User:Popcorndude/Recursive Transfer/Progress
Contents
Work Plan (from proposal)
Time Period | Goal | Details | Deliverable |
---|---|---|---|
Community Bonding Period
May 6-26 |
Finalize formalism |
|
Full description of planned formalism |
Week 1
May 27-June 2 |
Begin parser |
|
Minimal parser |
Week 2
June 3-9 |
Add variables |
|
Minimal parser with agreement |
Week 3
June 10-16 |
Test with eng->spa |
|
Simple eng->spa parser |
Week 4
June 17-23 |
Continue parser |
|
Majority of initial specifications implemented |
evaluation 1 | Basic parser done | Parser-generator compliant with majority of initial specifications and rudimentary eng->spa instantiation | |
Week 5
June 24-30 |
Finish parser and continue eng->spa |
|
Fully implemented parser and working eng->spa for simple sentences |
Week 6
July 1-7 |
Finish eng->spa and write reverser |
|
System comparison and rule-reverser |
Week 7
July 8-14 |
Evaluation and testing |
|
Test suite and report on the general effectiveness of direct rule-reversal |
Week 8
July 15-21 |
Optimization and interface |
|
Command-line interfaces and updated system comparison |
evaluation 2 | Complete program | Optimized and polished parser-generator compliant with initial specifications, and complete end->spa transfer rules | |
Week 9
July 22-28 |
Do spa->eng |
|
Working spa->eng rules and report on the usefulness of rule-reverser |
Week 10
July 29-August 4 |
Documentation |
|
Complete documentation of system |
Weeks 11 and 12
August 5-18 |
Buffer zone |
These weeks will be used for one of the following, depending on preceding weeks and discussions with mentors:
|
TBD |
final evaluation | Project done | Complete, fully documented system with full ruleset for at least one language pair |
Community Bonding
Todo list
Determine exact semantics of lexical unit tag-matchingAre they ordered?Are they consecutive?
- See if anyone has input on formalism syntax in general
- Mechanism for clitic-insertion
- e.g. V2, Wackernagel
- Read about GLR parser algorithms
- Find reading materials
- Is there anything that can be done to make this finite-state? (probably not)
- Should we just start with the naive implementation (what the Python script does) as a baseline?
Conjoined lexical units - just treat as consecutive elements with no blank between?Syntax for mapping between sets of tags (e.g. <o3pl> -> <p3><pl>, <o3sg> -> <p3><sg>)Conditional output (e.g. modal verbs in English)Make sure all syntax is written down- Begin writing tests
- Some way to match absence of a tag
May 25: LU tags are unordered (basically, every tag operation has the same semantics as <clip>, <equal><clip>..., or <let><clip>... in the chunker).

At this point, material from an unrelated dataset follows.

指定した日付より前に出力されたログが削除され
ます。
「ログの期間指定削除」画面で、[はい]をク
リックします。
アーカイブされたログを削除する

Various other things have syntax but that syntax may not be properly documented yet.
Week 1
May 27: As it turns out, I should have accounted for building a compiler/parser-generator in the workplan. We can currently mostly parse the file. Todo for tomorrow: finish parsing reduction rules and add some more error messages.

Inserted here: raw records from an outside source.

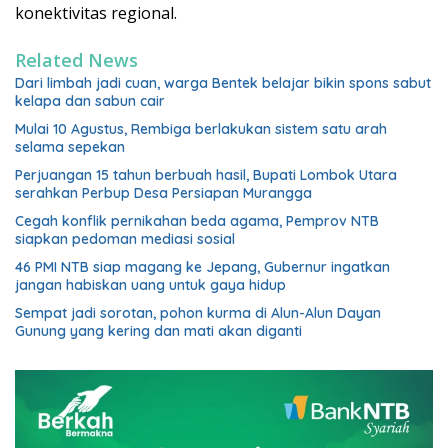
konektivitas regional.
Related News
Dari limbah jadi cuan, warga Bentek belajar bikin spons sabut
kelapa dan sabun cair
Mulai 10 Agustus, Rembiga berlakukan sistem satu arah
selama sepekan
Perjuangan 15 tahun berbuah hasil, Bupati Lombok Utara
serahkan Perbup Desa Persiapan Murangga
Cegah konflik pernikahan beda agama, Pemprov NTB
siapkan pedoman mediasi sosial
46 PMI NTB siap magang ke Jepang, Gubernur ingatkan
jangan habiskan uang untuk gaya hidup
Sempat jadi sorotan, pohon kurma di Alun-Alun Dayan
Gunung yang kering dan mati akan diganti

May 28: Can now parse a basic test file and we're maybe 2/3 of the way through generating the LR parsing table (multiple output nodes may be more complicated than I thought).

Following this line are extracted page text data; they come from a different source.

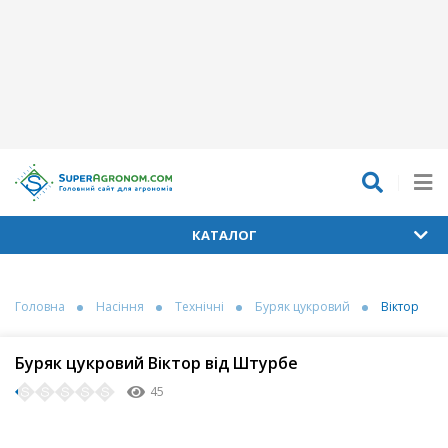
КАТАЛОГ
Головна
Насіння
Технічні
Буряк цукровий
Віктор
Буряк цукровий Віктор від Штурбе
45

May 29: Idea: in a rule like
clitic NP -> @adj @cli @n {2} {1 _1 _2 3};
The parser just has to treat NP
as both terminal and non-terminal, and when it applies this rule it can then reduce clitic
and pretend that NP
was the next token in the stream.
In discussion with mentors it was decided that we should try using Bison instead of building a new parser. The Bison parsers now compile, but they don't seem to succeed at outputting anything. Further analysis required.
May 31: The bytecode interpreter for interchunk seems to be working.
Things that now exist:
- Python brute-force interpreter for formalism (works)
- C++ parser and parse-table-generator for formalism (partially tested)
- Python formalism->Yacc converter (might be close to working)
- Python t2x->bytecode compiler (works)
- C++ bytecode interpreter for interchunk (works for toy examples, not fully tested)
I could make the last one recursive in maybe half an hour.
I tested the bytecode on eng->spa (because what else would one use for a stress test :) ). It appears to work, but I didn't look very closely at the output because it gets stuck in an infinite loop if the input has a non-ASCII character in it.
Week 2
June 3: There are several inputs + rulesets for which the bytecode works just fine. There are a few, however, which give a segfault in the output code. The bytecode is now documented: User:Popcorndude/Recursive_Transfer/Bytecode
June 4: The interpreter can now handle eng->spa with a 67k word corpus. The error rate seems to be around 5% compared with apertium-interchunk (though I've had some difficulty counting). A lot of the errors seem to the be the interpreter spitting out newlines for some reason.